BEGIN Dataset excerpt

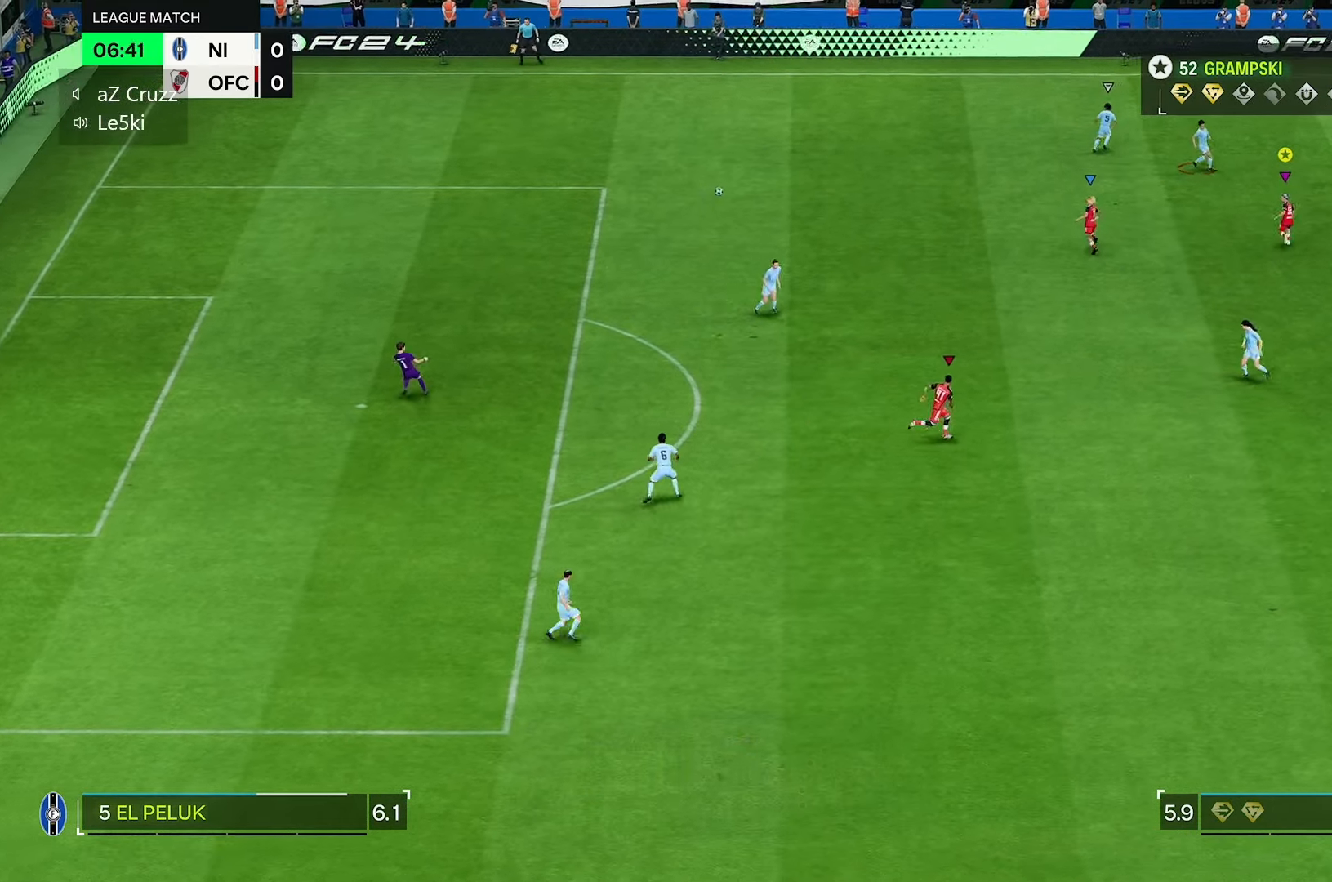
{"dt_ms": 500, "buttons": ["R2"], "left_stick": "up", "right_stick": "center", "events": []}
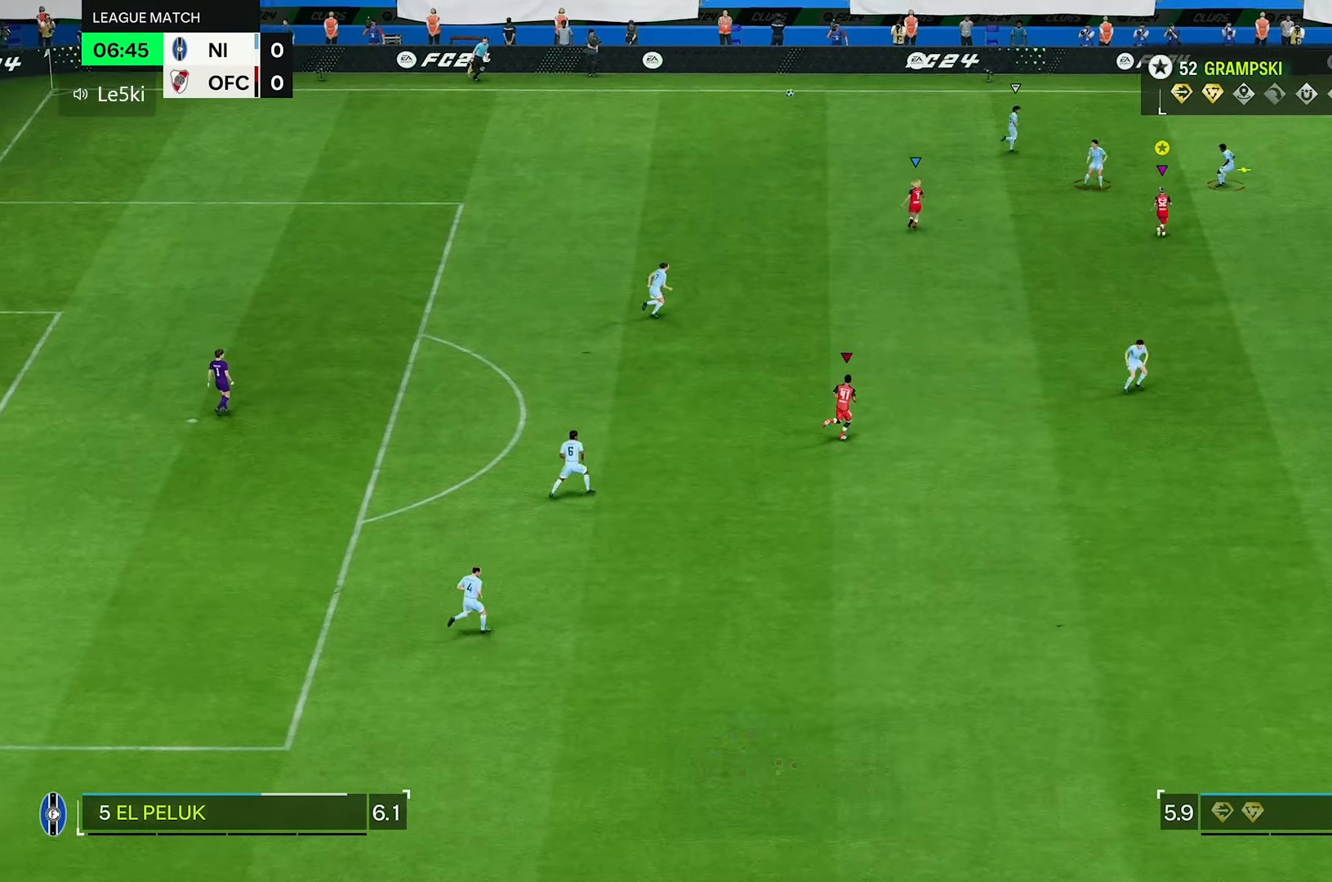
{"dt_ms": 500, "buttons": [], "left_stick": "up-left", "right_stick": "center", "events": [[250, "R2", "up"], [317, "left_stick", "up-left"]]}
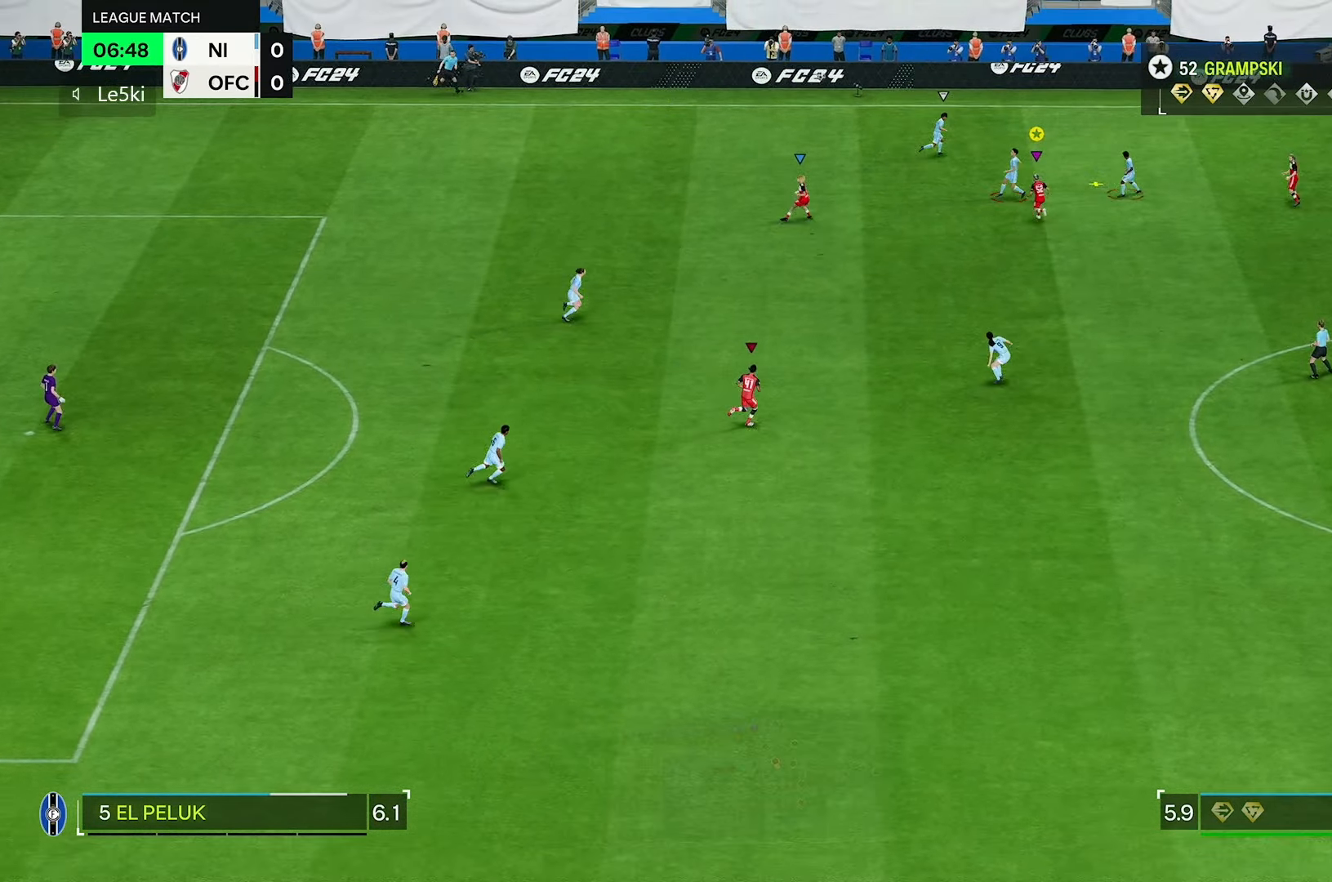
{"dt_ms": 500, "buttons": [], "left_stick": "up-left", "right_stick": "center", "events": []}
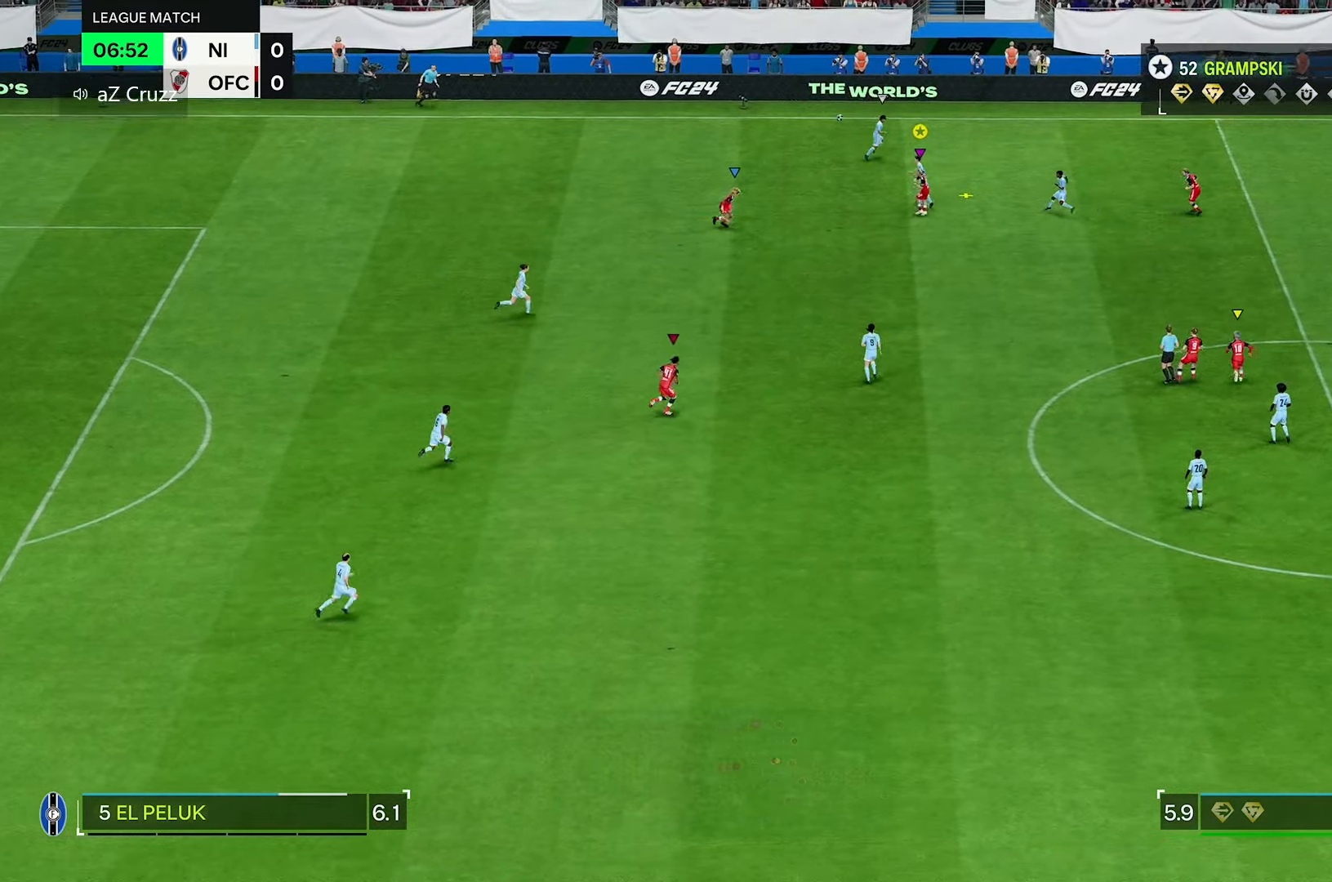
{"dt_ms": 500, "buttons": [], "left_stick": "up-left", "right_stick": "center", "events": []}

END Dataset excerpt

• _Your instructions_: A faithful copy of all the data above is required, printed exactly and with no pictures.

• _Answer box_:
{"dt_ms": 500, "buttons": ["R2"], "left_stick": "up", "right_stick": "center", "events": []}
{"dt_ms": 500, "buttons": [], "left_stick": "up-left", "right_stick": "center", "events": [[250, "R2", "up"], [317, "left_stick", "up-left"]]}
{"dt_ms": 500, "buttons": [], "left_stick": "up-left", "right_stick": "center", "events": []}
{"dt_ms": 500, "buttons": [], "left_stick": "up-left", "right_stick": "center", "events": []}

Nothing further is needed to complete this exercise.